Praise effort, not intelligence
Dweck carried out an experiment with more than 400 children from twelve schools in New York: he subjected them to a very easy test consisting of a puzzle. Once finished, the note was said to each child, followed by a phrase of praise. Half of the children were praised for their intelligence; the other half, for their effort.
They were then allowed to choose between two different tests. The first option was described as a series of more difficult puzzles, but the children were told that if they tried, they would learn a lot. The other option was an easy test, similar to the one they had already done.
A simple phrase of praise seemed to have a great influence on the results: of the group of children congratulated for their effort, 99% chose the set of difficult puzzles: one more challenge, trying is good. For their part, most of the boys praised for their intelligence decided on the easier test.
But it’s not just about effort
But beware, a growth mindset is not just about trying. Effort is the key, but it’s not the only thing . It is all very well to empathize and congratulate the effort, but after the effort, there has to be a reaction. It is important to give them tools to look for new approaches, to try new strategies and thus be able to achieve the objective, which is to learn.
Otherwise, we are praising persistence, but not encouraging a growth mindset. It is not to console them, but to motivate them to improve .
The key to instilling a growth mindset is teaching children that the brain is like a muscle that gets stronger with effort and perseverance.
Instead of saying, for example, “We’re not all good at math,” a teacher or parent should say, “Maybe math isn’t your strong suit yet.” The power of “still” leaves the door open to learning .
Let’s take an example: If your 2-year-old is fitting building blocks together to make a tower and he can’t, we should encourage him to keep trying and praise his effort. But do not stay alone in this step, because with the praise you will not be able to build the tower.

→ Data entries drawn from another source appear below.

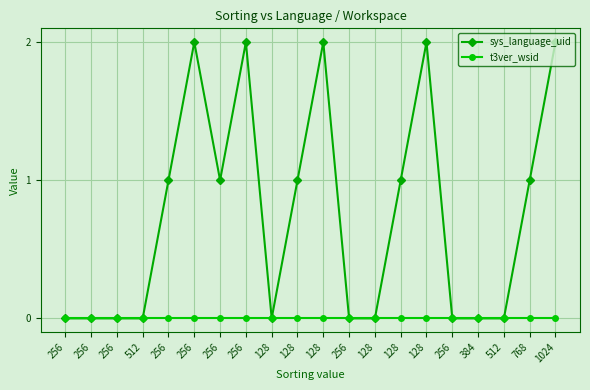

Does the chart have visible grid lines?

Yes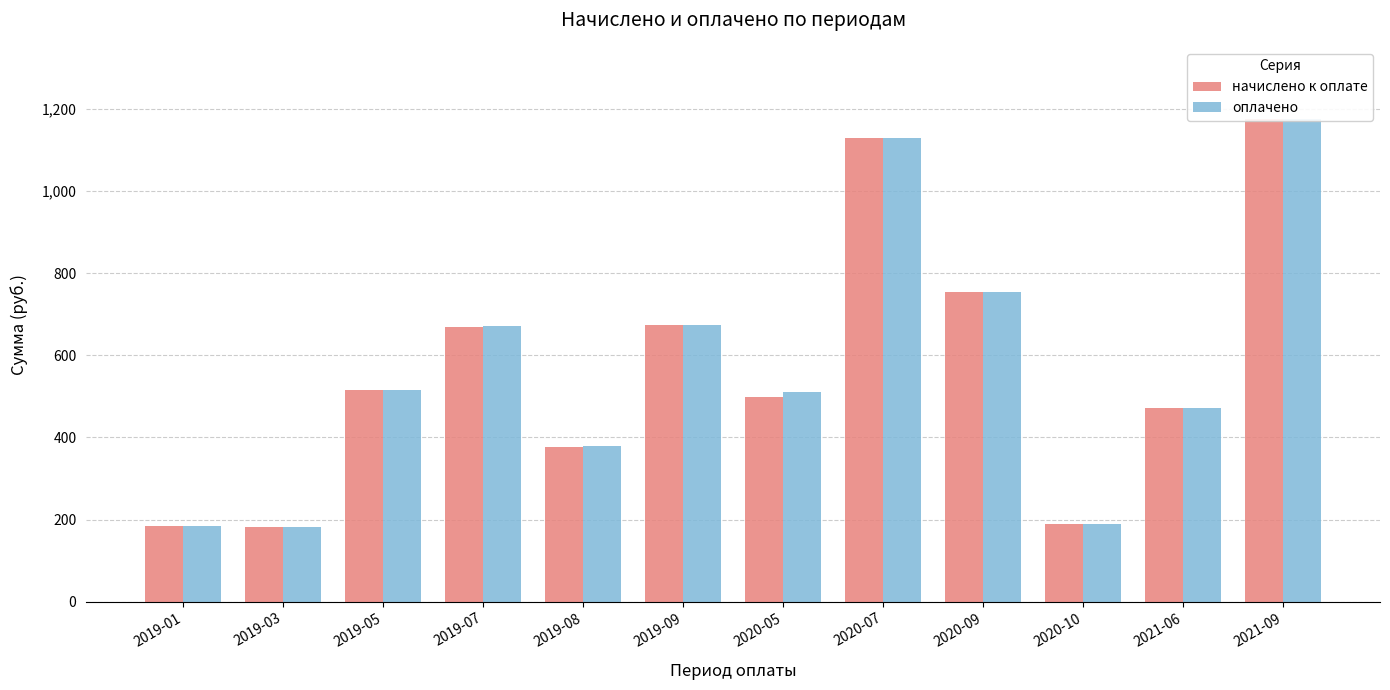

What is the sum of the оплачено values at 2019-07 and 2021-06?

1142.8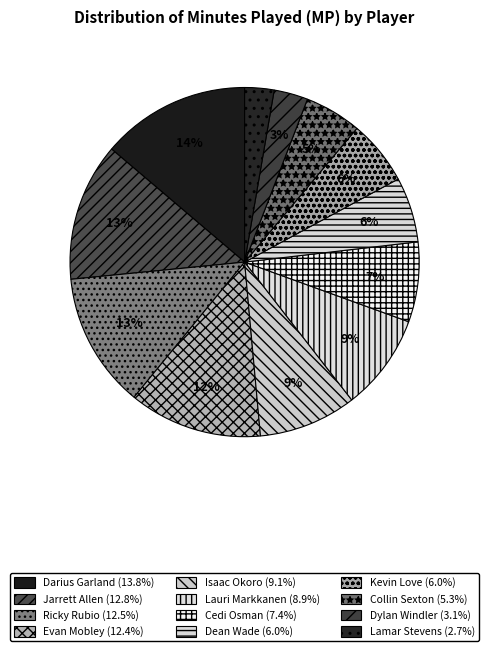

Rank the categories by value from lowest to highest.

Lamar Stevens, Dylan Windler, Collin Sexton, Kevin Love, Dean Wade, Cedi Osman, Lauri Markkanen, Isaac Okoro, Evan Mobley, Ricky Rubio, Jarrett Allen, Darius Garland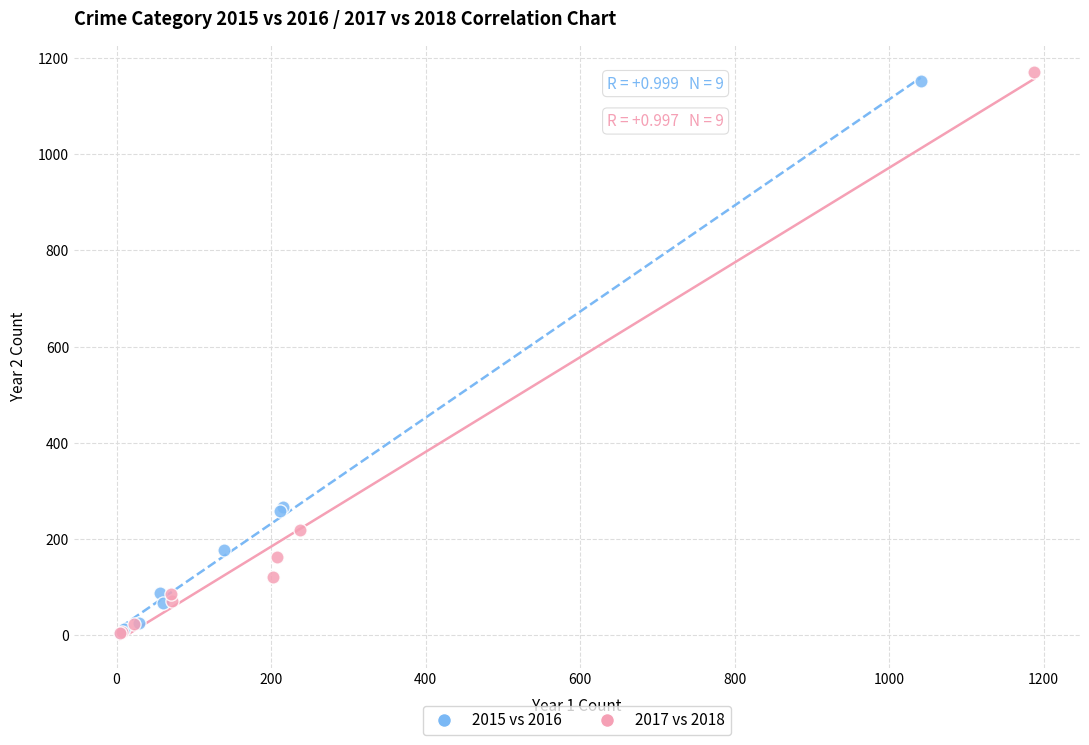

Which series has the largest Y range (max minus min)?

2017 vs 2018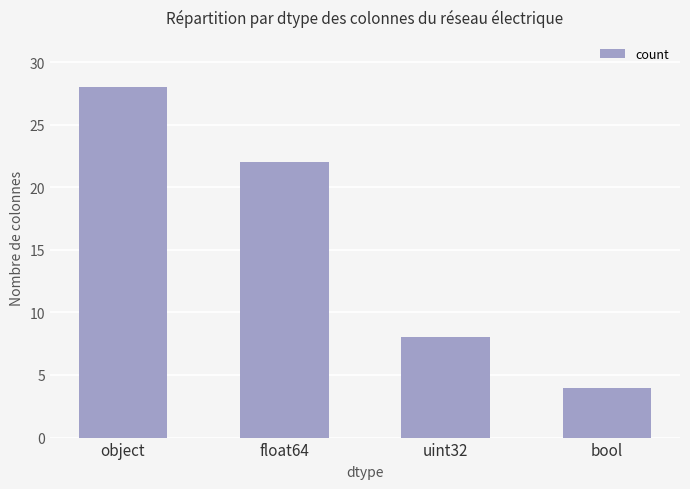

True or false: the data shows 22 at float64.

True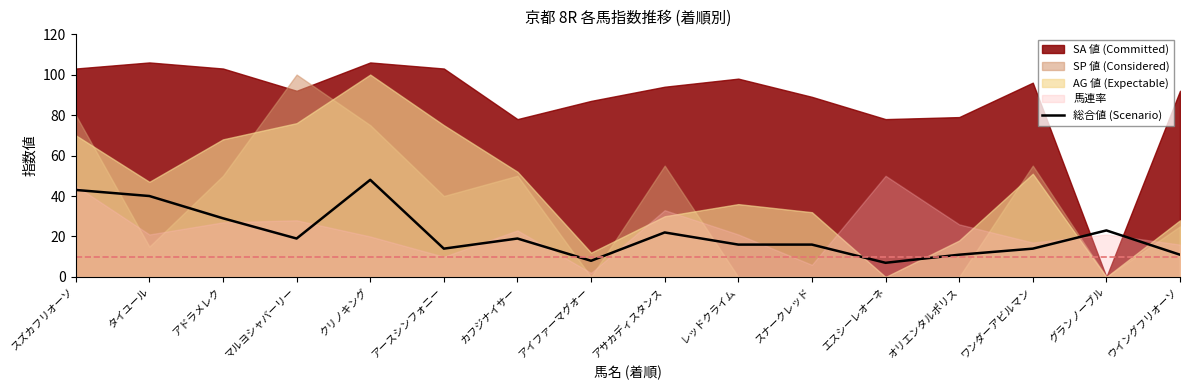

What is the highest value of the 総合値 (Scenario) series?

48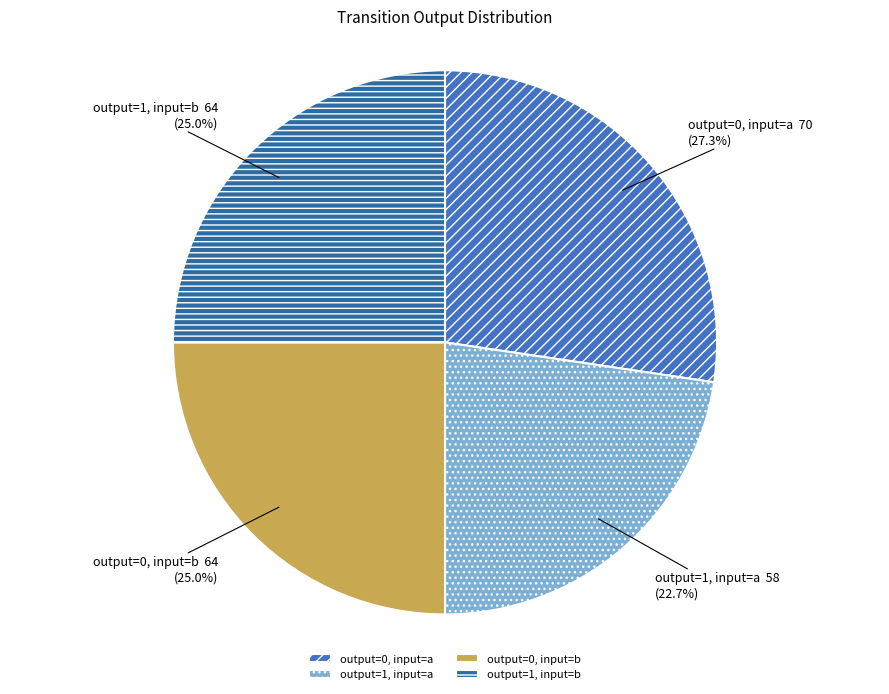

What is the ratio of the value at output=1, input=a to the value at output=0, input=b?

0.9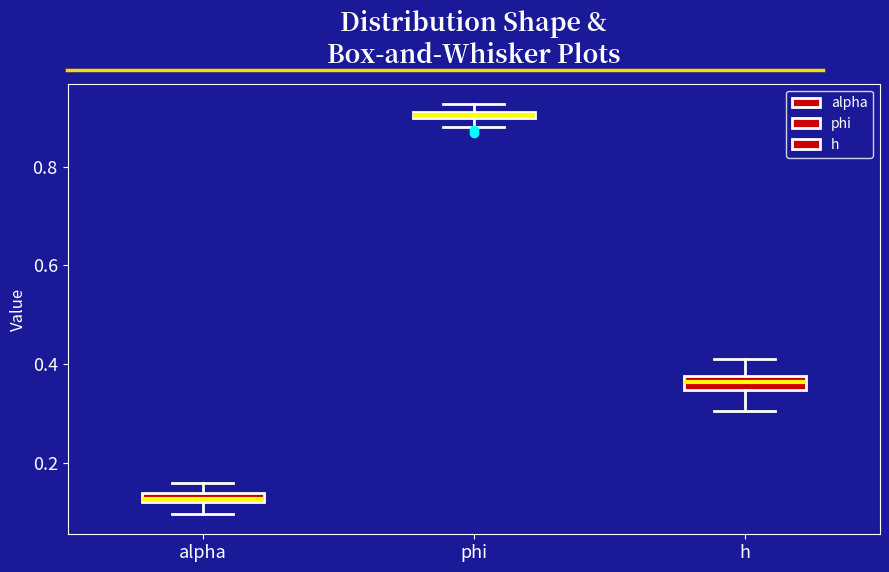

Where is the upper edge of the box for alpha on the y-axis? The values are not printed on the chart, so give them approximately, as read against the axis.

0.14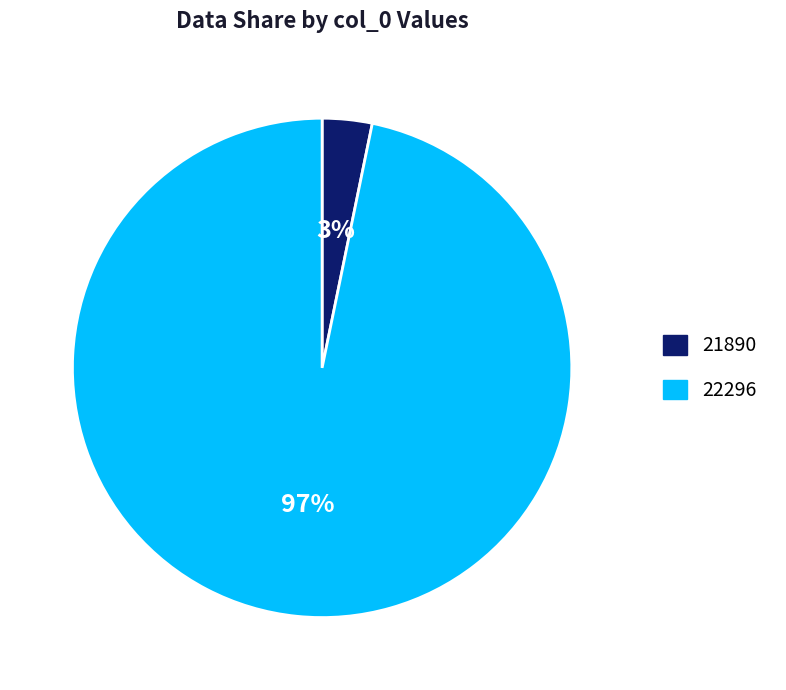

To the nearest percent, what is the difference between the 21890 and 22296 slice percentages?

94%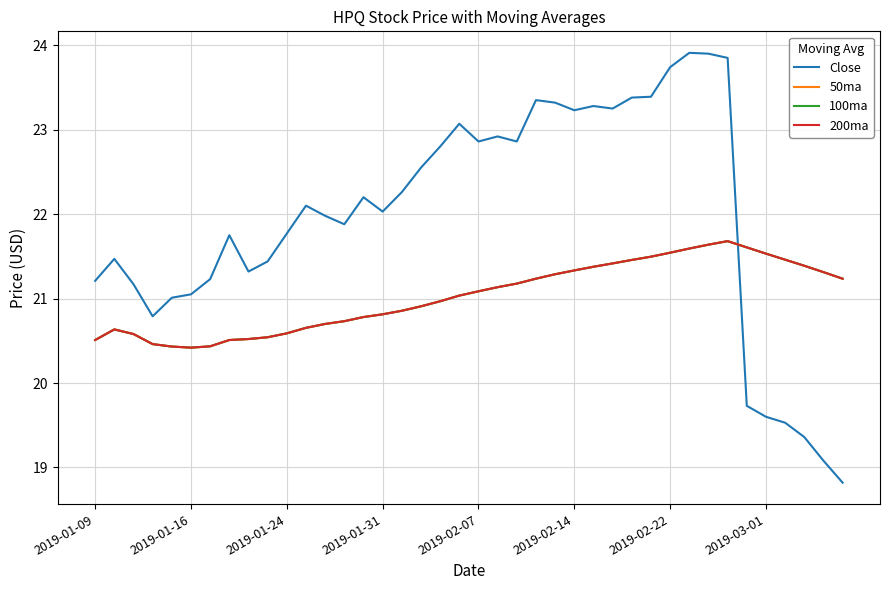

Is this an area chart (filled region under the line)?

No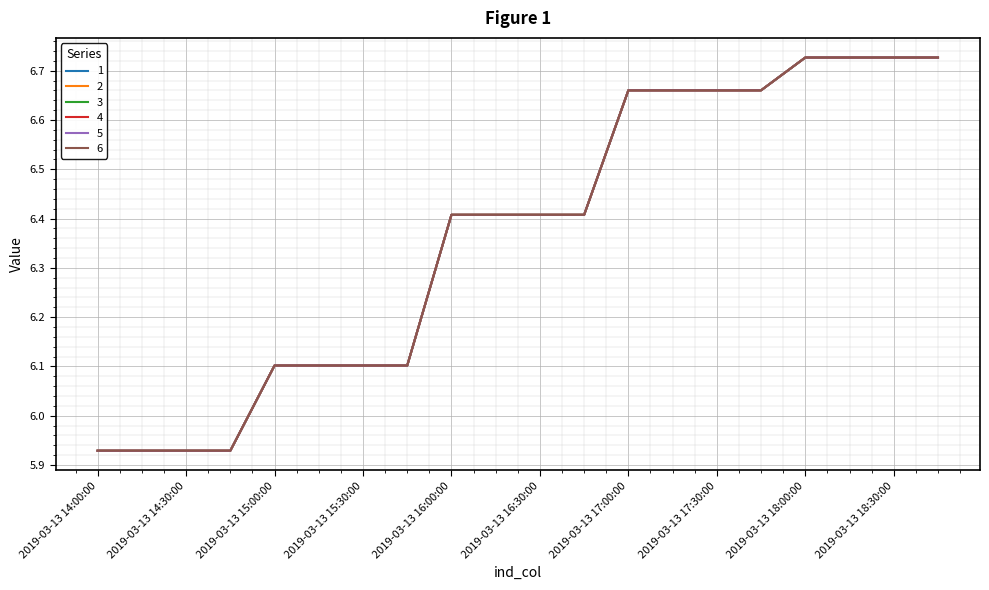

What is the value of the 3 point at the 11th from the left?

6.4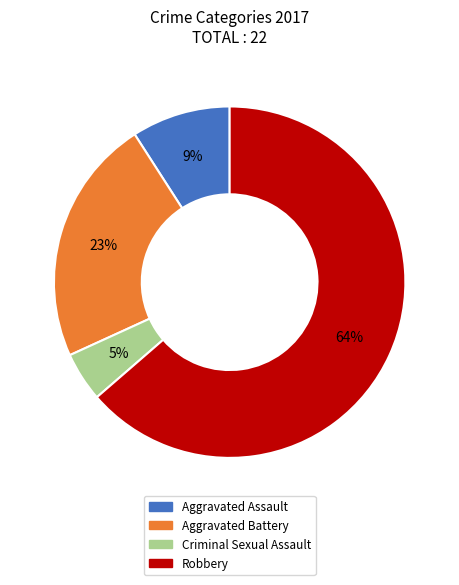

Is it true that Aggravated Assault is 9% of the pie?

True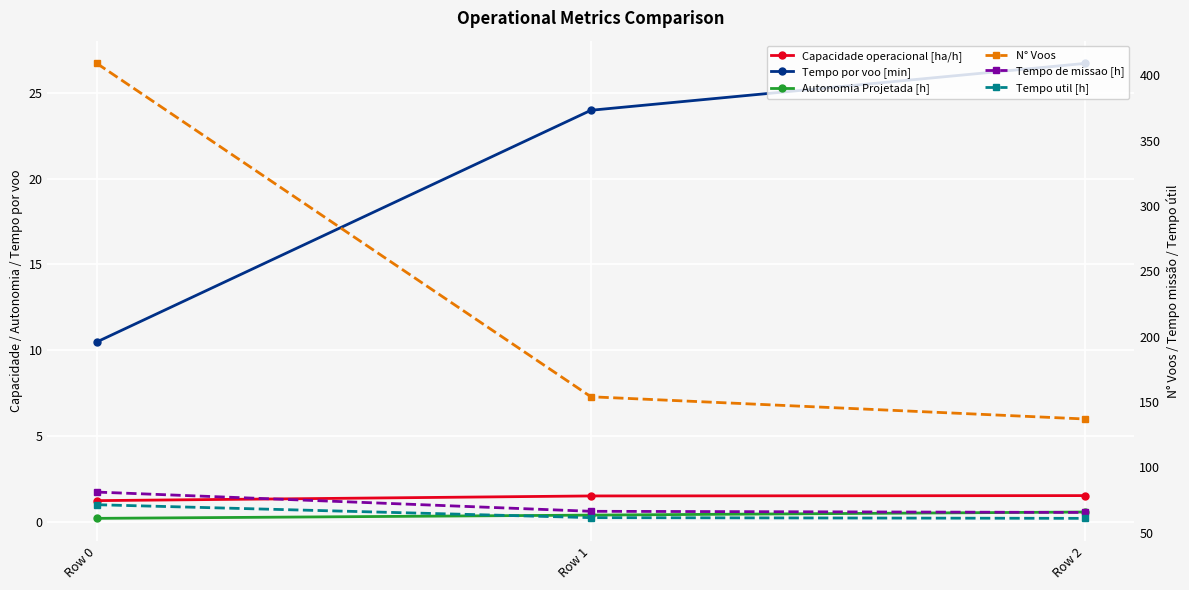

Which label corresponds to the largest value in the chart?

Row 0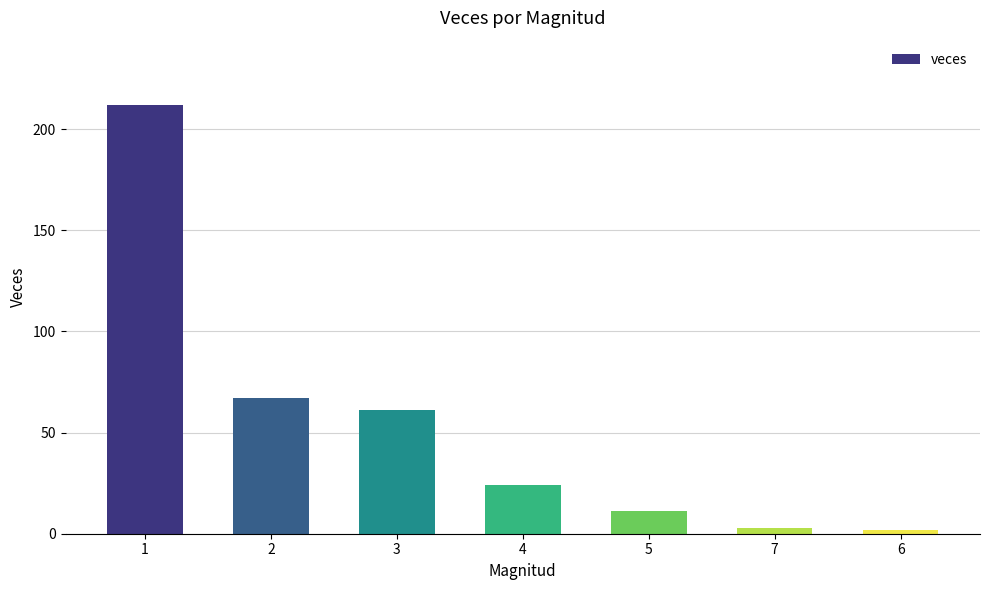

What is the change in value from 3 to 6?

-59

The important thing is to teach him possible paths towards achieving his goal. “You haven’t quite got it yet, but try flipping the block or try a bigger one.” When he grows up, he will be the one who will continue to try solutions to achieve his goals.
In a longitudinal study conducted by Dweck in collaboration with the University of Chicago, they found that children whose parents focused their praise on effort when they were one, two, and three years old were more likely five years later to take on difficult challenges and try to improve than children who had received praise focused on their personality such as “You are the best”, “you are the smartest”.
Praise the process, not the result
So we don’t praise our children because it can be counterproductive? We all like to be praised, and in fact praise can be very positive, but it must be done wisely .
We do not have to praise our children for intelligence or talent, but rather, as Dweck says, “praise the process in which the child engages: his effort, his strategies, his focus, his perseverance, his progress. Praising the process create strong and resilient children.”
That is, not to stay in the “Very good, you have tried” or “You have done your best effort”, but motivate them to progress with a “I congratulate you for your effort, what can you try now?”